[Design View / Design Solution]
Innovate For Low Power In A High-Performance FPGA
Overcome static and dynamic power consumption challenges by employing novel power-reduction techniques.
Paul Ekas
ED Online ID #16249
August 16, 2007
Copyright © 2006 Penton Media, Inc., All rights reserved. Printing of this document is for personal use only.
Reprints
Traditionally, digital logic has not consumed significant static
power, but this has changed dramatically as process nodes shrink.
Leakage current in digital logic is
now the primary challenge for
FPGAs as process geometries
decrease. If power-reduction
strategies are not employed, power consumption becomes a critical
issue as static power can increase
dramatically at the 65-nm process
node. Static power consumption
rises largely because of increases
in various sources of leakage current (Fig. 1).
Power consumption is composed of static and dynamic power. Static power is the power consumed
by an FPGA when it's programmed with a
programmer object file (.pof), but no
clocks are operating. Both digital and
analog logic consume static power. In an
analog system, static power primarily
consists of the quiescent current of the
analog circuit based on its interface (Fig.
2 and the table).
Dynamic power is the added power
consumed when the device is operating,
which is caused by toggling signals and
charging and discharging capacitive
loads. The main variables affecting
dynamic power are capacitance charging, the supply voltage, and the clock frequency (Fig. 3).
Dynamic power decreases with
Moore's Law by taking advantage of
process node shrinks to reduce capacitance and voltage. The challenge is
when more circuits are implemented
with each process shrink and the maximum clock frequency increases. While
the power reduction declines for an
equivalent circuit from process node to process node, the FPGA capacity keeps
doubling and the maximum clock frequency keeps increasing.
FPGA ARCHITECTURE
Advances in
architecture, process technology, and circuit techniques help attack these power
challenges. One such example is Altera's
Stratix III FPGA.
The company's Programmable Power
Technology helps reduce power in high-end FPGAs. Traditionally, all high-performance FPGAs are implemented with a high-performance fabric, where every logic
element (LE) provides the maximum performance with a subsequent high leakage power.

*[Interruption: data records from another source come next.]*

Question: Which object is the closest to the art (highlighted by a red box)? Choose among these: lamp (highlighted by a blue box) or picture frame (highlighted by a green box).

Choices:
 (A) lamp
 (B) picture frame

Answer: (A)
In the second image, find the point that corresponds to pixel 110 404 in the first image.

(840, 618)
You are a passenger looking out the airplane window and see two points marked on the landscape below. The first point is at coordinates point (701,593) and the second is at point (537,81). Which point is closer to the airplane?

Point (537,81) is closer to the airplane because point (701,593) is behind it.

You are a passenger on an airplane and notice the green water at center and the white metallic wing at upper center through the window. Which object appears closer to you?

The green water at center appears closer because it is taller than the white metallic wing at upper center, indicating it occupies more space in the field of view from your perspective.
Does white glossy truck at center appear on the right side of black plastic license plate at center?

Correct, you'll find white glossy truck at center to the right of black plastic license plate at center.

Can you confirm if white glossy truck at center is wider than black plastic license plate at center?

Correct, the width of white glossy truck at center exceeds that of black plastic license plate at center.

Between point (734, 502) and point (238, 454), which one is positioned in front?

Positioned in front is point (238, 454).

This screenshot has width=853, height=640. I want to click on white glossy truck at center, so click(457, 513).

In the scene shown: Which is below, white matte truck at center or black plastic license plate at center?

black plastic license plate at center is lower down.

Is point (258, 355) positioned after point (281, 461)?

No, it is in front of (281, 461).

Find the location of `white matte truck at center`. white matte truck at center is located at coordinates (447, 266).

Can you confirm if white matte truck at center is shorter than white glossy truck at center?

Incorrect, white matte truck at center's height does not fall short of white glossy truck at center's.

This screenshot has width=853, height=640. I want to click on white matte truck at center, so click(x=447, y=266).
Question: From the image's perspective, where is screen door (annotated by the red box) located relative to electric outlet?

Programmable Power Technology takes advantage of the
fact that most circuits in a
design have excess slack and
therefore don't require the highest performance logic. Figure 4 shows a typical excess slack
histogram, where the majority
of the paths (on the left) have
slack and only a few critical
paths (on the right) need the
highest performance logic to
meet timing requirements.
With Programmable Power Technology, the logic fabric of Stratix III can be
programmed at the logic-array-block
(LAB) level by providing high-speed logic
or low-power logic, depending on which
is required by the specific logic path (Fig. 5). In this way, the small percentage of
timing-critical circuits is "selected" to the
high-speed setting, with the remainder
using the low-power setting, resulting in
a 70% decrease in leakage power for the
low-power logic. Placing unused logic, as
well as DSP blocks and TriMatrix memory into the low-power modes, further
decreases power.
SELECTABLE CORE VOLTAGE
Selectable core voltage lets designers
use a 0.9- or 1.1-V core voltage based on
performance requirements. The 0.9-V
core voltage provides the overall minimum dynamic and leakage power, while
the 1.1-V core voltage delivers the overall highest performance. Dynamic power
scales with the square of core voltage, while static power scales by the power of
2.5 of core voltage.
The selectable core voltage input can be set to 0.9 V or 1.1 V during board
design. This core voltage supplies all of
the LABs, memories, and DSP functions
in the core fabric. The selectable core
voltage affects the fabric performance,
so when a device and speed grade are
selected in the software, a core voltage
selection is also required. The software
uses timing and power models specific
to the selected core voltage to implement all timing-dependent and power-dependent analysis and optimization.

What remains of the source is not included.